NGC 7734 is a barred spiral galaxy located in the southern constellation of Tucana. The redshift of the galaxy is (z) 0.035 and it was first discovered by an English astronomer named John Herschel on November 2, 1834, who described it as a faint small object. This galaxy makes up part of an interacting trio of galaxies alongside NGC 7733 with an estimated separation of around 48.3 kiloparsecs from each other.

== Description ==
NGC 7734 is a spiral galaxy of type (R')SB(r)pec morphology with ring features and a total stellar mass of 64.6 × 10^{10} M_{☉}. It is classified to be a type 2 Seyfert galaxy and forms an interacting pair with the nearby barred spiral galaxy NGC 7733, connected via a tidal bridge. When observed, it is found to contain clusters of mainly old reddened stars, suggesting the lack of recent signs of any star formation activity due to strong gravitational interactions, while NGC 7733 displays young star forming regions. The black hole mass of NGC 7734 is estimated to be around 0.90-3.18 × 10^{8} M_{☉}.

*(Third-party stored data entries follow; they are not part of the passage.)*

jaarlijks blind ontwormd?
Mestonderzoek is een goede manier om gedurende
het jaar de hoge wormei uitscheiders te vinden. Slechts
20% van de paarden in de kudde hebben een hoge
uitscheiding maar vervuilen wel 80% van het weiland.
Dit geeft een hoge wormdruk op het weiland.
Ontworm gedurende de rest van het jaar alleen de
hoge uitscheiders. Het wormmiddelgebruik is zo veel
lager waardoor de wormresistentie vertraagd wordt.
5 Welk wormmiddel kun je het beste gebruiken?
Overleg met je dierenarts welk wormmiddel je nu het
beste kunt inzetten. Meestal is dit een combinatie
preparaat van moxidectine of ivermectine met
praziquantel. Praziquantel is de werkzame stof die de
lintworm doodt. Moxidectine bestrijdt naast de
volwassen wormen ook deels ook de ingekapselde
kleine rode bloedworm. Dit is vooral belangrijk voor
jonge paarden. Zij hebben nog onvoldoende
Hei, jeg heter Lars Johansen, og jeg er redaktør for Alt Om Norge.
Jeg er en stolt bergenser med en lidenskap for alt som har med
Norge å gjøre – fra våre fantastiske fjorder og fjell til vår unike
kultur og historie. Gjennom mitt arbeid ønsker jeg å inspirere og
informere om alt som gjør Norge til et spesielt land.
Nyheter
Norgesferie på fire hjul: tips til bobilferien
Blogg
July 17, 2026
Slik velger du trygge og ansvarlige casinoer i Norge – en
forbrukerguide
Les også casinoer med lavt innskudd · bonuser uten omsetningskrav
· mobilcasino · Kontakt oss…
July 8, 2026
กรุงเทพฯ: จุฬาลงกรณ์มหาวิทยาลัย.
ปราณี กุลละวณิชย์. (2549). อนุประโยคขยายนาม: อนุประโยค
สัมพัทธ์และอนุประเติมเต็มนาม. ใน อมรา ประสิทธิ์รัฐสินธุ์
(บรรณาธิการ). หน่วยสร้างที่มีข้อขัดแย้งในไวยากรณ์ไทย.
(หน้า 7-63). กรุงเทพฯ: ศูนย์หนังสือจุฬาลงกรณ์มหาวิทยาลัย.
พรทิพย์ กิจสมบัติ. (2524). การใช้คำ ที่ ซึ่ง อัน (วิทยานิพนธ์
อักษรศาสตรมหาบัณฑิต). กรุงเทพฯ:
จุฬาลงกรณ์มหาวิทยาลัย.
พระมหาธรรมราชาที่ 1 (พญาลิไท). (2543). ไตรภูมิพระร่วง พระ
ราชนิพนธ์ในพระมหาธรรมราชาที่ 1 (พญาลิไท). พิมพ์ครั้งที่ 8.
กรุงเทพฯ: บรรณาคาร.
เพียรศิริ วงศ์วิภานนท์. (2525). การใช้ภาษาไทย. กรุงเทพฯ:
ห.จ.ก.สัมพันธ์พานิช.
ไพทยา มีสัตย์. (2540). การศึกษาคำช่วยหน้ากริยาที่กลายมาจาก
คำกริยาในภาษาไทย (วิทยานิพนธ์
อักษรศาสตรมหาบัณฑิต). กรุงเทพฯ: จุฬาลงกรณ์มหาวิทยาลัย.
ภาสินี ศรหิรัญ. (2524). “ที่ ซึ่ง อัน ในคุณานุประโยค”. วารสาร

A study published in 2021 has confirmed NGC 7734 and NGC 7733 are no longer an interacting pair and could be an interacting trio, given the knot feature on the northwest side of NGC 7733 was reclassified to be a bulge component of another separate galaxy called NGC 7733N, which appears redshifted by around 650 kilometers per seconds and is also taking part in the interaction. The nucleus of NGC 7734 is also revealed to be active and as such contains a low ionization nuclear emission-region (LINER) that is located from the position of its central region.

In 2025, it was determined NGC 7734 has a central feature present that bears a resemblance to both a disk and spiral arm structures that are located on the outer part of the galaxy. It also has a classical bulge that has a radius of about 230 parsecs and also a secondary bulge appearing as disk-like with an approximate radius of 1.15 kiloparsecs. The stellar bar feature of the galaxy contains young stars aged around 100 million years. The position angle of the bar is estimated to be 22.48° ± 0.79°.